6–7 Eylül 1955 Olayları ile Yüzleşilmeli, Halkların Eşitliğinin ve Kardeşliğinin Koşulları Yaratılmalıdır…

Türkiye’nin karanlık ve utanç sayfalarından biri de 6–7 Eylül 1955 olaylarıdır. Atatürk’ün Selanik’teki evinin kundaklandığı tertip ve yalan haberleri üzerine yürütülen propaganda ile harekete geçirilen hazırlanmış ekipler, insanlıkdışı bir olay gerçekleştirdiler.

Başta Rum yurttaşlarımız olmak üzere, Ermeni, Yahudi ve Müslüman olmayan yurttaşlara yönelik saldırı ve katliam Türkiye’nin hala hesaplaşmadığı, hasıraltı edilen karanlık ve acı tertiplerden biridir.

Başta İstanbul olmak üzere İzmir ve Adalar’da Rumlara karşı 6 Eylül’de başlayan ve 7 Eylül’de sürdürülen saldırı ve yağma harekâtında, Rum, Ermeni ve Yahudi 12 kişi katledildi, yüzlerce insan yaralandı, yaklaşık 400 kadına tecavüz edildi. Polisin önceden belirlendiği anlaşılan ev ve işyerlerine yönelen saldırganları engellemek için hiçbir teşebbüste bulunmadığı olaylarda, İstanbul’da Beyoğlu, Kumkapı, Samatya ve Yedikule’de 5000 civarında dükkân yağmalandı, onlarca Rum Ortodoks kilisesi tahrip edildi.

Bu saldırıdan sonra can güvenliği kalmayan Rum yurttaşlarımız büyük ölçüde göç etti ve Türkiye’de sadece bir avuç Rum azınlık kaldı, büyük bir kültürel fakirleşme yaşandı.

Geçmişiyle yüzleşmeyi beceremeyen, yaşanan acılardan dolayı özür dilemeyi başaramayan, aynı topraklar üzerinde birlikte yaşayan halkların eşit ve özgür birlikteliğini sağlayamayan toplumlar, yeni utanç tabloları sunmaya da mahkûm olurlar.

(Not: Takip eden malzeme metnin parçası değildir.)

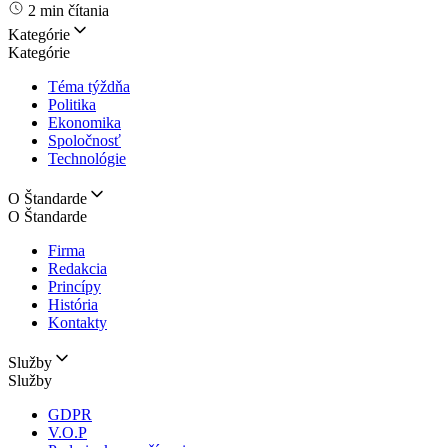
2 min čítania
Kategórie
Kategórie
Téma týždňa
Politika
Ekonomika
Spoločnosť
Technológie
O Štandarde
O Štandarde
Firma
Redakcia
Princípy
História
Kontakty
Služby
Služby
GDPR
V.O.P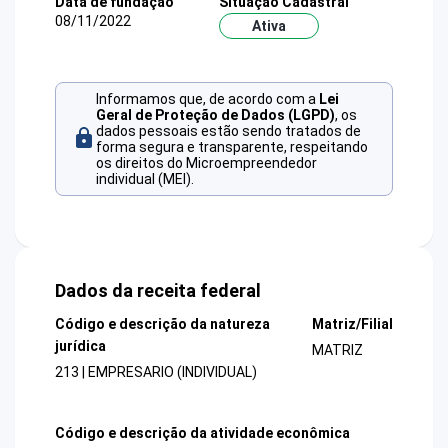
Data de fundação
Situação Cadastral
08/11/2022
Ativa
Informamos que, de acordo com a
Lei
Geral de Proteção de Dados (LGPD)
, os
dados pessoais estão sendo tratados de
forma segura e transparente, respeitando
os direitos do Microempreendedor
individual (MEI).
Dados da receita federal
Código e descrição da natureza
Matriz/Filial
jurídica
MATRIZ
213 | EMPRESARIO (INDIVIDUAL)
Código e descrição da atividade econômica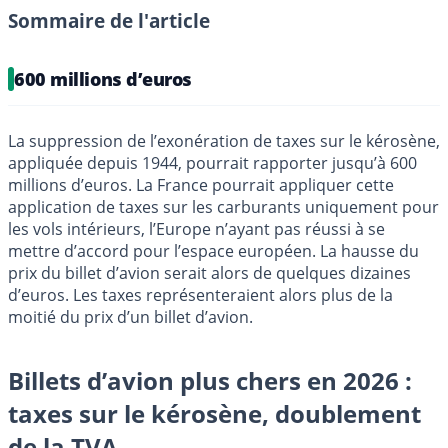
Sommaire de l'article
600 millions d’euros
La suppression de l’exonération de taxes sur le kérosène,
appliquée depuis 1944, pourrait rapporter jusqu’à 600
millions d’euros. La France pourrait appliquer cette
application de taxes sur les carburants uniquement pour
les vols intérieurs, l’Europe n’ayant pas réussi à se
mettre d’accord pour l’espace européen. La hausse du
prix du billet d’avion serait alors de quelques dizaines
d’euros. Les taxes représenteraient alors plus de la
moitié du prix d’un billet d’avion.
Billets d’avion plus chers en 2026 :
taxes sur le kérosène, doublement
de la TVA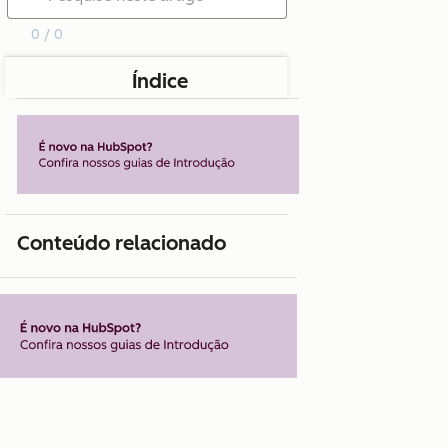
0 / 0
Índice
Conteúdo relacionado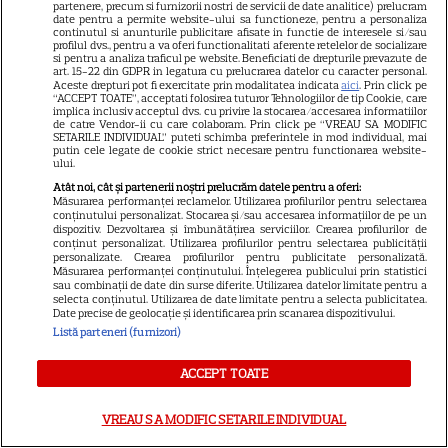
partenere, precum si furnizorii nostri de servicii de date analitice) prelucram
SKYSHOWTIME
date pentru a permite website-ului sa functioneze, pentru a personaliza
continutul si anunturile publicitare afisate in functie de interesele si/sau
profilul dvs., pentru a va oferi functionalitati aferente retelelor de socializare
Scarlett Johansson și Kristin
si pentru a analiza traficul pe website. Beneficiati de drepturile prevazute de
art. 15-22 din GDPR in legatura cu prelucrarea datelor cu caracter personal.
Scott Thomas, din nou mamă
Aceste drepturi pot fi exercitate prin modalitatea indicata
aici
. Prin click pe
și fiică pe ecran în „My
“ACCEPT TOATE”, acceptati folosirea tuturor Tehnologiilor de tip Cookie, care
implica inclusiv acceptul dvs. cu privire la stocarea/accesarea informatiilor
13
Mother's Wedding”. Când
de catre Vendor-ii cu care colaboram. Prin click pe “VREAU SA MODIFIC
SETARILE INDIVIDUAL” puteti schimba preferintele in mod individual, mai
apare filmul pe SkyShowtime
putin cele legate de cookie strict necesare pentru functionarea website-
ului.
Atât noi, cât și partenerii noștri prelucrăm datele pentru a oferi:
PRIME VIDEO
Măsurarea performanței reclamelor. Utilizarea profilurilor pentru selectarea
conținutului personalizat. Stocarea și/sau accesarea informațiilor de pe un
Jamie Campbell Bower, starul
dispozitiv. Dezvoltarea și îmbunătățirea serviciilor. Crearea profilurilor de
conținut personalizat. Utilizarea profilurilor pentru selectarea publicității
din „Stranger Things”, intră în
personalizate. Crearea profilurilor pentru publicitate personalizată.
Măsurarea performanței conținutului. Înțelegerea publicului prin statistici
universul „Stăpânul Inelelor”.
sau combinații de date din surse diferite. Utilizarea datelor limitate pentru a
9
Ce rol legendar va interpreta în
selecta conținutul. Utilizarea de date limitate pentru a selecta publicitatea.
Date precise de geolocație și identificarea prin scanarea dispozitivului.
sezonul 3
Listă parteneri (furnizori)
ACCEPT TOATE
NETFLIX
„Palatul de Est”, noul fenomen
VREAU SA MODIFIC SETARILE INDIVIDUAL
coreean de pe Netflix: Regele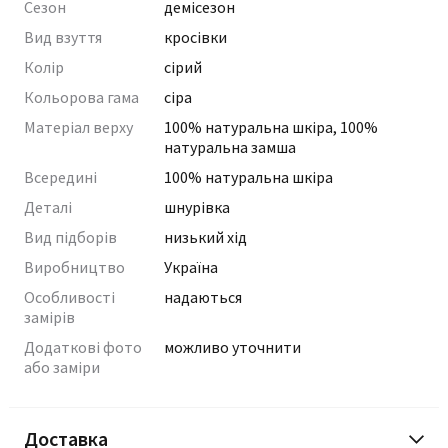
Сезон
демісезон
Вид взуття
кросівки
Колір
сірий
Кольорова гама
сіра
Матеріал верху
100% натуральна шкіра, 100%
натуральна замша
Всередині
100% натуральна шкіра
Деталі
шнурівка
Вид підборів
низький хід
Виробництво
Україна
Особливості
надаються
замірів
Додаткові фото
можливо уточнити
або заміри
Доставка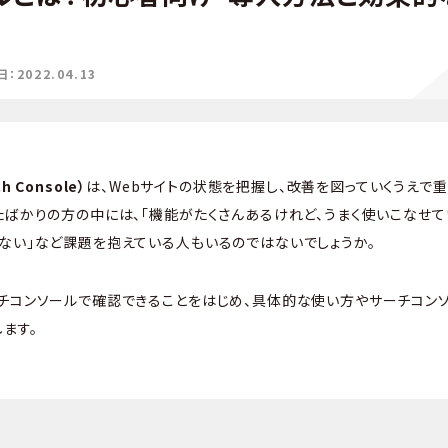
2022.04.13
 Console）
は、Webサイトの状態を把握し、改善を図っていくうえで
ばかりの方の中には、「機能がたくさんあるけれど、うまく使いこなせていな
ない」など課題を抱えている人もいるのではないでしょうか。
チコンソールで確認できることをはじめ、具体的な使い方やサーチコン
ます。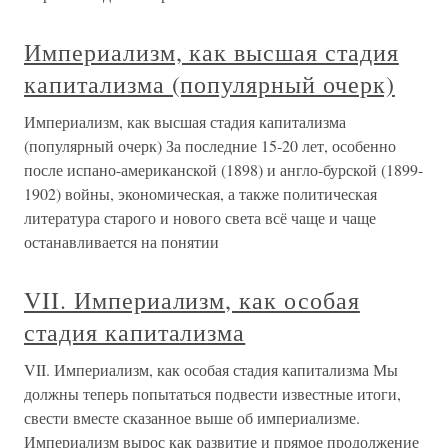
Империализм, как высшая стадия
капитализма (популярный очерк)
Империализм, как высшая стадия капитализма
(популярный очерк) За последние 15-20 лет, особенно
после испано-американской (1898) и англо-бурской (1899-
1902) войны, экономическая, а также политическая
литература старого и нового света всё чаще и чаще
останавливается на понятии
VII. Империализм, как особая
стадия капитализма
VII. Империализм, как особая стадия капитализма Мы
должны теперь попытаться подвести известные итоги,
свести вместе сказанное выше об империализме.
Империализм вырос как развитие и прямое продолжение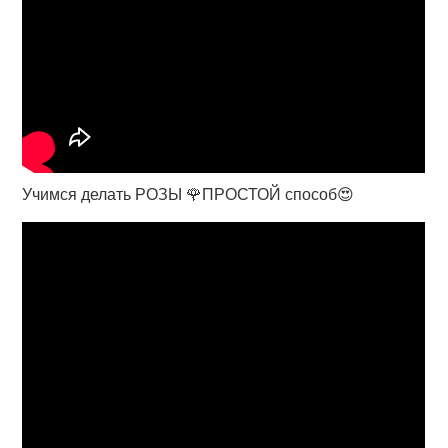
Учимся делать РОЗЫ 🌹ПРОСТОЙ способ😍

Ne yazık ki, günümüzde de halklarımızı huzursuz eden gelişmelerle karşı karşıyayız. “Soy- sop” tartışmaları sürerken, “soydaş” edebiyatı yapılırken, bir yandan da kan akıtarak namaz kılınacak camilerden söz edilebiliyor. Türk ve Sünni kimliği ve inancı üzerinden hızla süren bir yabancılaştırma ve ayrıştırma süreci işletiliyor. Alevilere yönelik hakaretler dinmiyor. Irkçı propaganda olağanlaşıyor.

Kürt sorununun eşit haklara dayalı demokratik ve barışçı çözümü, başta Suriye olmak üzere tüm Ortadoğu’daki halklarla inanç ve milliyet ayrımı yapmaksızın, tüm inanç, kimlik ve dillerin eşit ve özgür yaşayacağı bir arayış yerine, dinler, mezhepler ve milliyetler ayrımı ve ayrışması üzerinden bir kapışmanın hazırlıkları yapılıyor.

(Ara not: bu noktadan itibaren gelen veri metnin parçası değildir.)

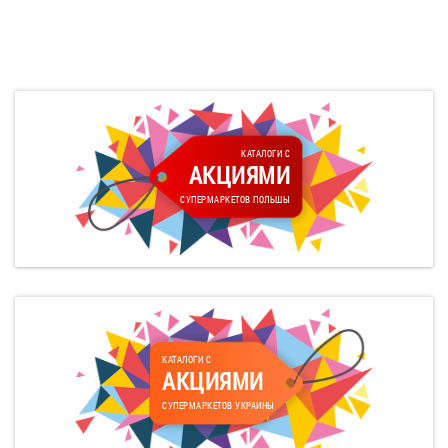
КАТАЛОГИ С
АКЦИЯМИ
СУПЕРМАРКЕТОВ ПОЛЬШЫ
КАТАЛОГИ С
АКЦИЯМИ
СУПЕРМАРКЕТОВ УКРАИНЫ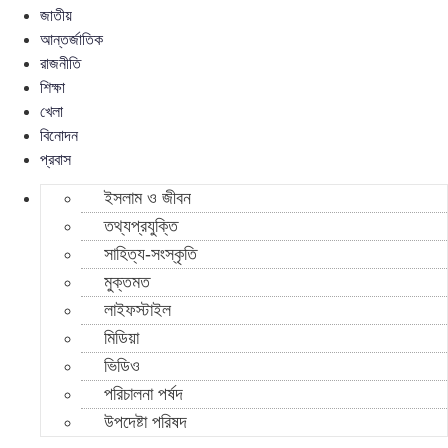
জাতীয়
আন্তর্জাতিক
রাজনীতি
শিক্ষা
খেলা
বিনোদন
প্রবাস
ইসলাম ও জীবন
তথ্যপ্রযুক্তি
সাহিত্য-সংস্কৃতি
মুক্তমত
লাইফস্টাইল
মিডিয়া
ভিডিও
পরিচালনা পর্ষদ
উপদেষ্টা পরিষদ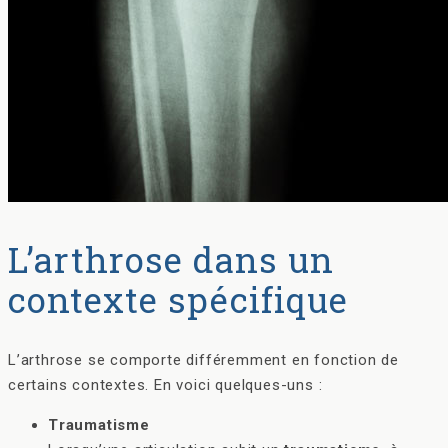
L’arthrose dans un
contexte spécifique
L’arthrose se comporte différemment en fonction de
certains contextes. En voici quelques-uns :
Traumatisme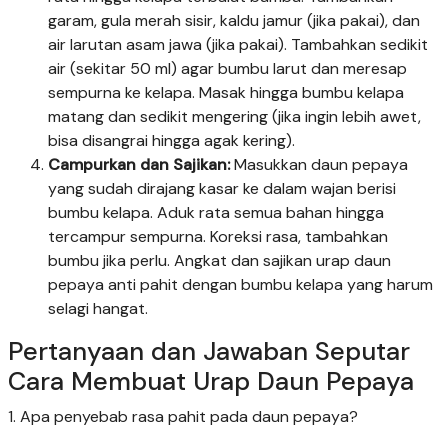
garam, gula merah sisir, kaldu jamur (jika pakai), dan
air larutan asam jawa (jika pakai). Tambahkan sedikit
air (sekitar 50 ml) agar bumbu larut dan meresap
sempurna ke kelapa. Masak hingga bumbu kelapa
matang dan sedikit mengering (jika ingin lebih awet,
bisa disangrai hingga agak kering).
Campurkan dan Sajikan:
Masukkan daun pepaya
yang sudah dirajang kasar ke dalam wajan berisi
bumbu kelapa. Aduk rata semua bahan hingga
tercampur sempurna. Koreksi rasa, tambahkan
bumbu jika perlu. Angkat dan sajikan urap daun
pepaya anti pahit dengan bumbu kelapa yang harum
selagi hangat.
Pertanyaan dan Jawaban Seputar
Cara Membuat Urap Daun Pepaya
1. Apa penyebab rasa pahit pada daun pepaya?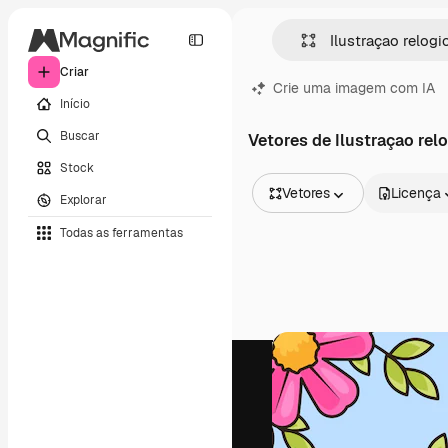
Criar
Crie uma imagem com IA
Início
Buscar
Vetores de Ilustraçao rel
Stock
Vetores
Licença
Explorar
Todas as imagens
Todas as ferramentas
Vetores
Ilustrações
Fotos
PSD
Modelos
Mockups
Vídeos
Clipes de vídeo
Animações
Modelos de vídeos
Ícones
Modelos 3D
Fontes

Halkların Demokratik Kongresi olarak, 6-7 Eylül utancını bir kez daha hatırlatırken, tüm dillerden, kimlik ve inançlardan halklarımıza çağrımız, egemenlerin zehirli diline itibar etmemeleri, hazırlanan tuzakları ellerinin tersiyle itmeleridir. Bunun için barış, eşitlik ve özgürlük mücadelesini yükseltmek gerektiğini bir kez daha ısrarla belirtiyoruz.